Big Data Fatigue Syndrome (BDFS): a cognitive disorder characterized by feelings of frustration, disbelief, and growing apathy caused by repeated exposure to over-hyped technology concepts. Occasionally accompanied by recurring fantasies of slapping publishers.
In the midst of our mad rush to amass yottabytes of “big data” as the cure-all for health care (see my Twitter feed for example articles), I wonder if it might be possible to pause briefly and ask one question:
What exactly are you going to do with the data?
Don’t get me wrong: I am a huge advocate of the opportunity in big data (I actually believe it could be revolutionary). But it strikes me that health and life sciences has not really mastered “small data,” yet everyone seems excited to discuss big data. I suppose it is no different in other industries — the hype is rolling along, with Gartner estimating 2013 spending of $34B. That’s more than ice cream money.
Yet there are a few things we’ve learned in other industries and data experiences that might be applicable to health care:
1. If you don’t know what you are going to do with data, there is no way you will collect it properly. Hint: EMR implementers, you might want to look into this.
2. “More” and “Better” are two different and often unrelated concepts.
3. “More” increases costs regardless of how it is used (i.e., storage, cleaning, administration, integration architectures, software licenses, etc.).
4. “Better”, when used properly, increases return on investment (i.e., increased efficacy, productivity, cost containment and avoidance, revenue maximization)
5. If the “more” is not already inherently “better”, it can only become “better” by incurring additional costs.
“More” is a quantitative assessment – one petabyte is more than 500 terabytes. “Better” is a qualitative assessment – it requires context in order to assess. In the world of analytics, that context is directly related to the question you are trying to answer. Without that context, “more” can only ever be “more.”
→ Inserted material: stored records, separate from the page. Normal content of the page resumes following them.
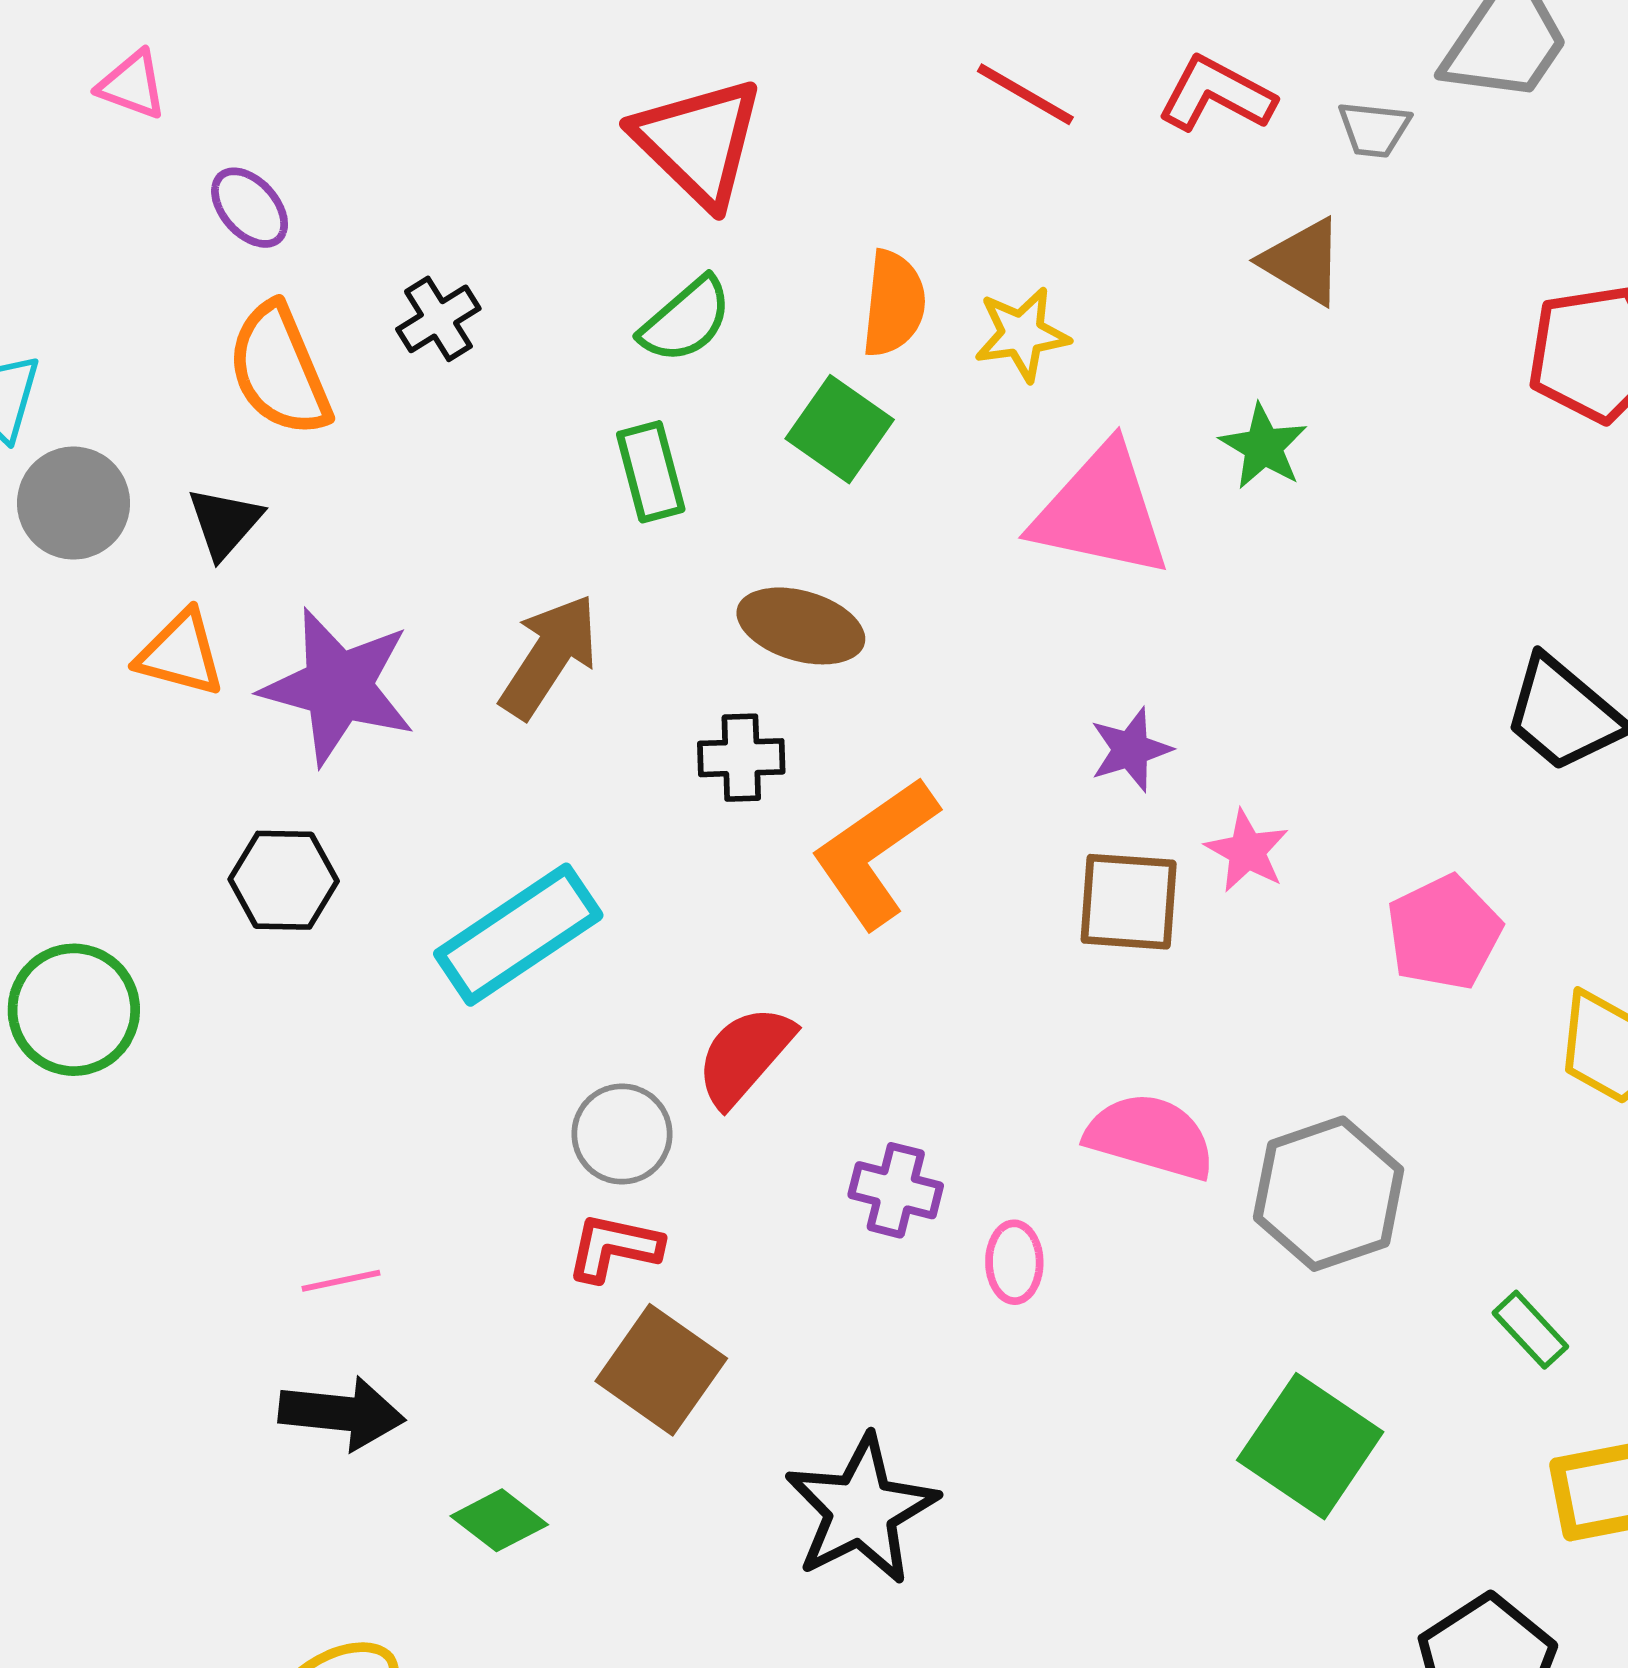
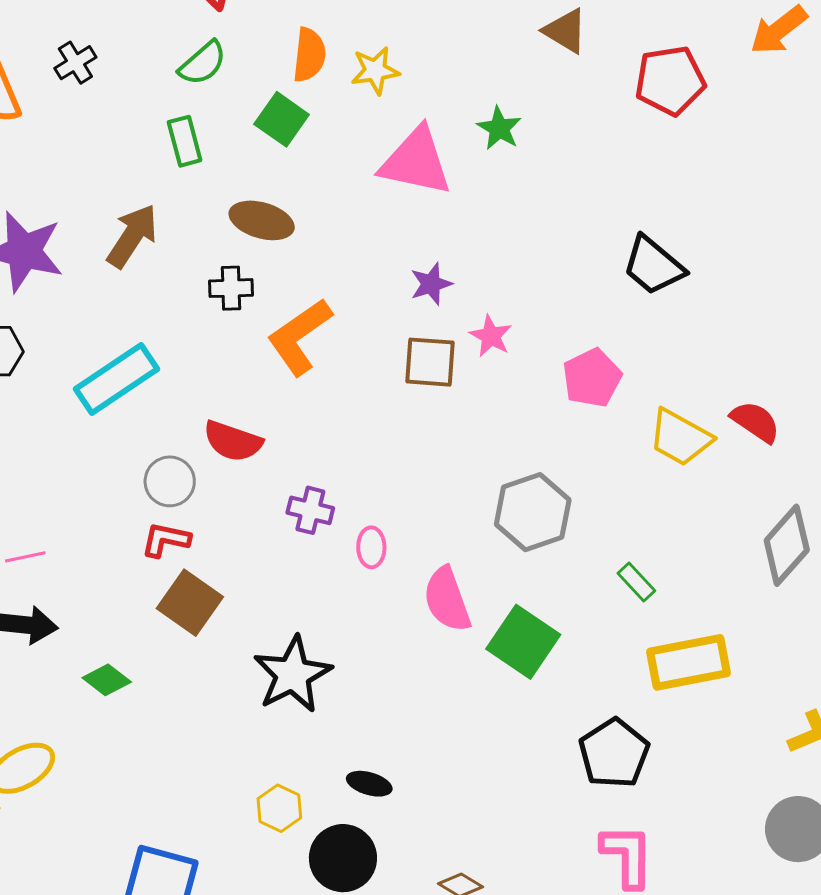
brown triangle: (1303, 261) -> (565, 31), moved
red semicircle: (745, 1056) -> (233, 441), turned -112
pink semicircle: (1150, 1136) -> (447, 600), moved, turned -126

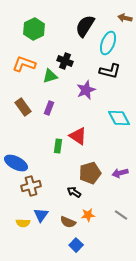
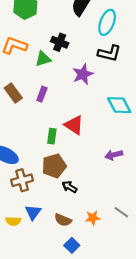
brown pentagon: (90, 173) -> (54, 166), moved
purple arrow: (120, 173) -> (114, 155), moved
orange star: (88, 215) -> (93, 218), moved

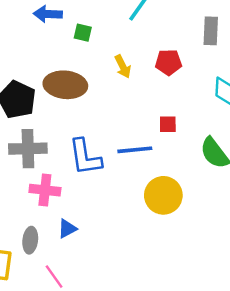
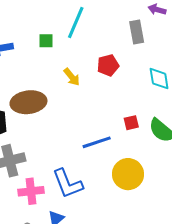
green square: (83, 33) -> (46, 41), moved
red square: (168, 124) -> (131, 123), moved
blue L-shape: (85, 157) -> (68, 184), moved

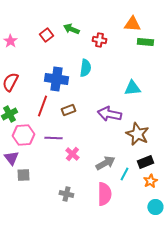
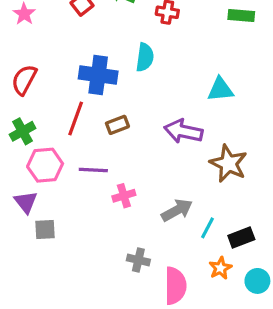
pink cross: (72, 154) -> (124, 196), turned 32
black rectangle: (145, 162) -> (241, 237), moved
orange star: (150, 181) -> (220, 268), moved
gray cross: (66, 194) -> (138, 260), moved
pink semicircle: (104, 194) -> (175, 286), moved

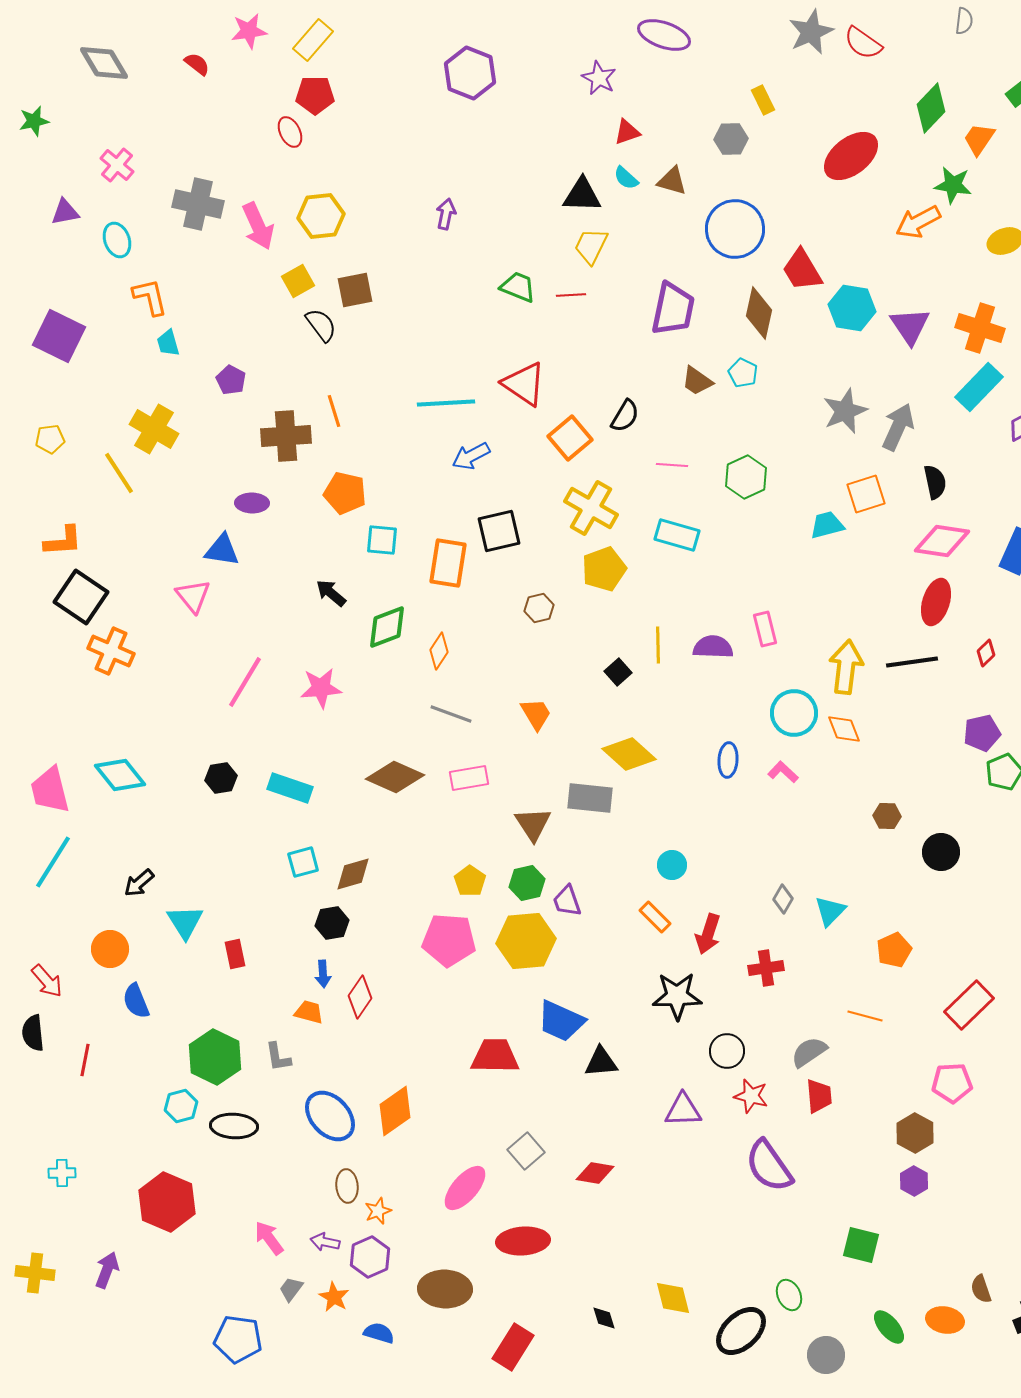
In a conference I spoke at in July, I posed this question to the audience: do we really want “big data,” or should we be focused on “big insights?” Based on the reaction in the room, I think the question resonated with a lot of health executives. If we raised the caliber of questions we are asking, we would undoubtedly find big data has a dramatic role to play. For example, I’ve written before that big data presents a new opportunity in the science we practice. What sorts of clinical questions could we answer using this analytics-oriented approach…investigations that could potentially offer immediate benefits to patients and physicians? Could we, for example, model a 3-factor relationship between disease prevalence, socio-economic status, and geography in order to better optimize the design of clinical trials? Could we mine behavioral propensities to look for non-genomic indicators of treatment efficacy? Could we predict (not just detect) epidemiological progressions based on real-time consumer data feeds?
For each of these, the question itself opens up a more meaningful dialogue. How exactly could we analyze that? What data could we potentially use? How much data would we likely need? What would be the limitations of the data, and how might we address those limitations? What other questions would we need to answer in order to feel confident in our findings? These questions put us on the road to delivering real value from our data assets, regardless of their size or source.
The discussions we need to be having should be around the insights that could provide the biggest impacts across health and life sciences. Let’s define “better” before we decide how much “bigger.”